- Directive 1
Rewrite the article on Selam Hussein's film from "The senior communications" to "studying in the United States.", swapping "film" for "documentary".
- Directive 2
Continue the article about Selam Hussein's film on culture shock.
---- Passage to read
Selam Hussein, an EMU student from Ethiopia, produced a film titled "Reality 101" for international students. Behind him is equipment used for editing raw footage.
Photo By Michael A. Tripp
For four months, the video-editing lab in the back of EMU's library was Selam Hussein’s second home.
The senior communications student spent nearly 100 hours crafting video clips and sound bites into a half-hour film — one he hopes is a valuable tool for international college students settling into American culture.
A 28-year-old international student from Ethiopia, Hussein has spent the last four years in the United States.
"I don’t want people to go through what I went through," he said, describing the culture shock he first experienced. "But the shock is there and it’s real and it’s frustrating."
The film, "Reality 101," features 16 students from 16 countries discussing perceptions they held before and after studying in the United States.
Hussein’s video, which debuts Thursday night at EMU, will be shown to international students through EMU’s Conflict Transformation Program.
Hussein believes the viewings are important because they provide an outlet to address issues affecting international students, he said.
But he hopes the film’s impact doesn’t end there.
"There’s a lot of the world many people don’t know about," Hussein said. "They can see how they’re viewed by other cultures. For Americans, it’s a big eye-opener."
Culture Shock
One of Hussein’s most memorable scenes features a senior international student from Korea sharing one of her first thoughts once in the United States.
"I see all these blond people. I started crying," she says in the film. "I thought, 'Oh, wow, I’m really in a different place.'"
The scene shows how difficult it can be when a student realizes how different America is compared to home, Hussein said. "There’s not much out there to prepare you for this when most of what you think of America you learned from movies."
But making the film is one way Hussein has tried to prepare other students, he said.
"When you come here, everything is nice, and it’s like a honeymoon phase," he said. "But it doesn’t last forever, and you get frustrated.
"The food, the doorknobs and the light switches are not the same. It’s the easy things that get you."
--------
---- Source material
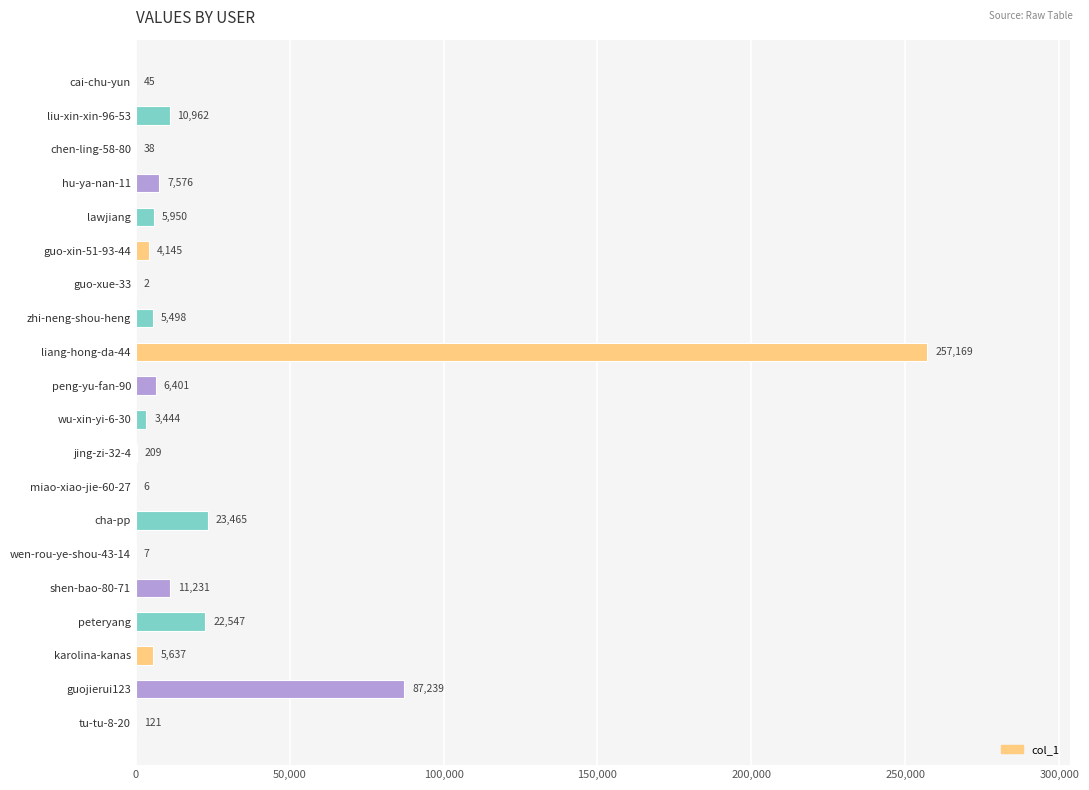

What is the sum of the values at guo-xin-51-93-44 and hu-ya-nan-11?

11721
--------
- Final answer 1
The senior communications student spent nearly 100 hours crafting video clips and sound bites into a half-hour documentary — one he hopes is a valuable tool for international college students settling into American culture.
A 28-year-old international student from Ethiopia, Hussein has spent the last four years in the United States.
"I don’t want people to go through what I went through," he said, describing the culture shock he first experienced. "But the shock is there and it’s real and it’s frustrating."
The documentary, "Reality 101," features 16 students from 16 countries discussing perceptions they held before and after studying in the United States.

- Final answer 2
Beyond The Classroom
Hussein was teamed with the Conflict Transformation Program to complete the film as a class project for his communications major.
The class required him to complete all aspects of the film alone — a rare characteristic in the world of professional video, said Jerry Holsopple, an EMU teacher who taught Hussein’s video, documentary and cinematography classes.
"He does everything," Holsopple said. "The video, the sound, the lighting, the concept and graphic design, and the interviews and editing. Everything."
Hussein shot nearly 15 hours of video, which cost about $250 in tapes. The Conflict Transformation Program funded the project.
Pat Spaulding, an employee of the program, likes the idea of working with students to complete projects.
"It gives the project real value when it extends beyond the classroom," she said.
Hussein was the perfect person to make the film, not only because of the extent of his talents, but because he is an international student, Spaulding said.
"He knew the people to talk to and the questions to ask because he was aware of the issues," Spaulding said.
The film is different because, unlike other films of its type, it deals with a rural area and is locally focused, Hussein said.
"It’s the real EMU and the real Harrisonburg and the real United States," he said. "It’s not the movies and the images you see. This is how students feel and its reality."
The documentary "Reality 101" will debut Thursday (June 10) at 7 p.m. in EMU’s Suter Science Center, room 109. The viewing is free and open to the public.